What is being asked —
Return, word for word, only the lines of the data below that lie between the line with "IP protection status" and the line with "Description", those two lines included.

== Data under study

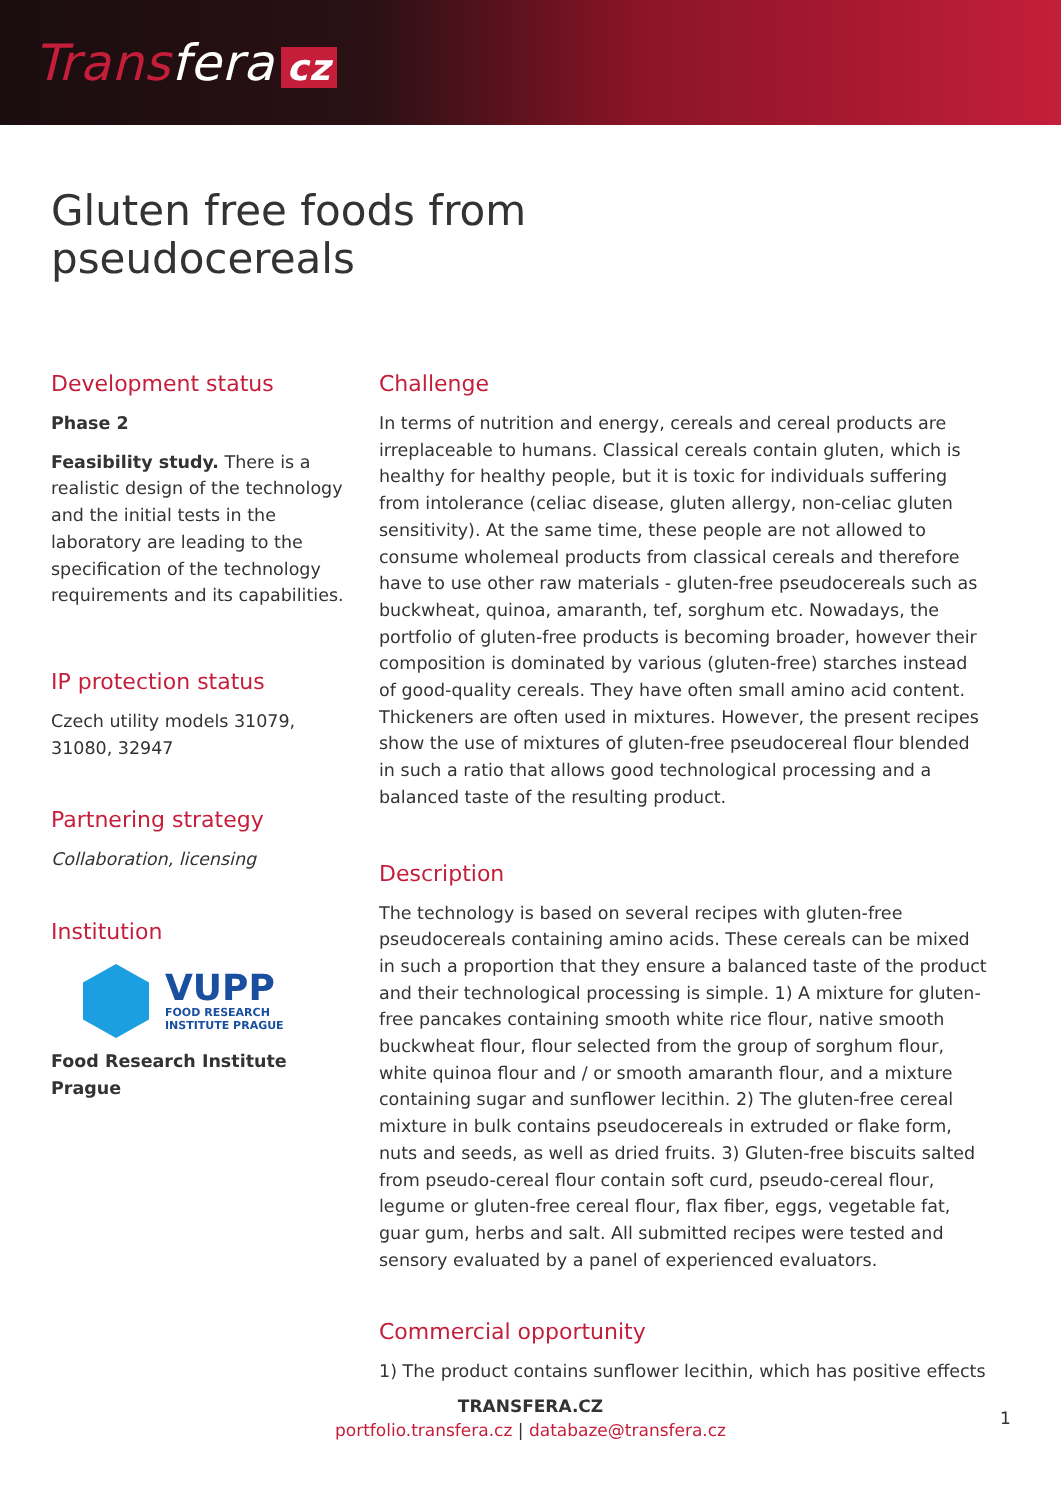Transfera cz
Gluten free foods from
pseudocereals
Development status
Phase 2
Feasibility study. There is a realistic design of the technology and the initial tests in the laboratory are leading to the specification of the technology requirements and its capabilities.
IP protection status
Czech utility models 31079, 31080, 32947
Partnering strategy
Collaboration, licensing
Institution
VUPP
FOOD RESEARCH
INSTITUTE PRAGUE
Food Research Institute Prague
Challenge
In terms of nutrition and energy, cereals and cereal products are irreplaceable to humans. Classical cereals contain gluten, which is healthy for healthy people, but it is toxic for individuals suffering from intolerance (celiac disease, gluten allergy, non-celiac gluten sensitivity). At the same time, these people are not allowed to consume wholemeal products from classical cereals and therefore have to use other raw materials - gluten-free pseudocereals such as buckwheat, quinoa, amaranth, tef, sorghum etc. Nowadays, the portfolio of gluten-free products is becoming broader, however their composition is dominated by various (gluten-free) starches instead of good-quality cereals. They have often small amino acid content. Thickeners are often used in mixtures. However, the present recipes show the use of mixtures of gluten-free pseudocereal flour blended in such a ratio that allows good technological processing and a balanced taste of the resulting product.
Description
The technology is based on several recipes with gluten-free pseudocereals containing amino acids. These cereals can be mixed in such a proportion that they ensure a balanced taste of the product and their technological processing is simple. 1) A mixture for gluten-free pancakes containing smooth white rice flour, native smooth buckwheat flour, flour selected from the group of sorghum flour, white quinoa flour and / or smooth amaranth flour, and a mixture containing sugar and sunflower lecithin. 2) The gluten-free cereal mixture in bulk contains pseudocereals in extruded or flake form, nuts and seeds, as well as dried fruits. 3) Gluten-free biscuits salted from pseudo-cereal flour contain soft curd, pseudo-cereal flour, legume or gluten-free cereal flour, flax fiber, eggs, vegetable fat, guar gum, herbs and salt. All submitted recipes were tested and sensory evaluated by a panel of experienced evaluators.
Commercial opportunity
1) The product contains sunflower lecithin, which has positive effects
TRANSFERA.CZ
portfolio.transfera.cz | databaze@transfera.cz
1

====

Solution to this exercise —
IP protection status
Czech utility models 31079, 31080, 32947
Partnering strategy
Collaboration, licensing
Institution
VUPP
FOOD RESEARCH
INSTITUTE PRAGUE
Food Research Institute Prague
Challenge
In terms of nutrition and energy, cereals and cereal products are irreplaceable to humans. Classical cereals contain gluten, which is healthy for healthy people, but it is toxic for individuals suffering from intolerance (celiac disease, gluten allergy, non-celiac gluten sensitivity). At the same time, these people are not allowed to consume wholemeal products from classical cereals and therefore have to use other raw materials - gluten-free pseudocereals such as buckwheat, quinoa, amaranth, tef, sorghum etc. Nowadays, the portfolio of gluten-free products is becoming broader, however their composition is dominated by various (gluten-free) starches instead of good-quality cereals. They have often small amino acid content. Thickeners are often used in mixtures. However, the present recipes show the use of mixtures of gluten-free pseudocereal flour blended in such a ratio that allows good technological processing and a balanced taste of the resulting product.
Description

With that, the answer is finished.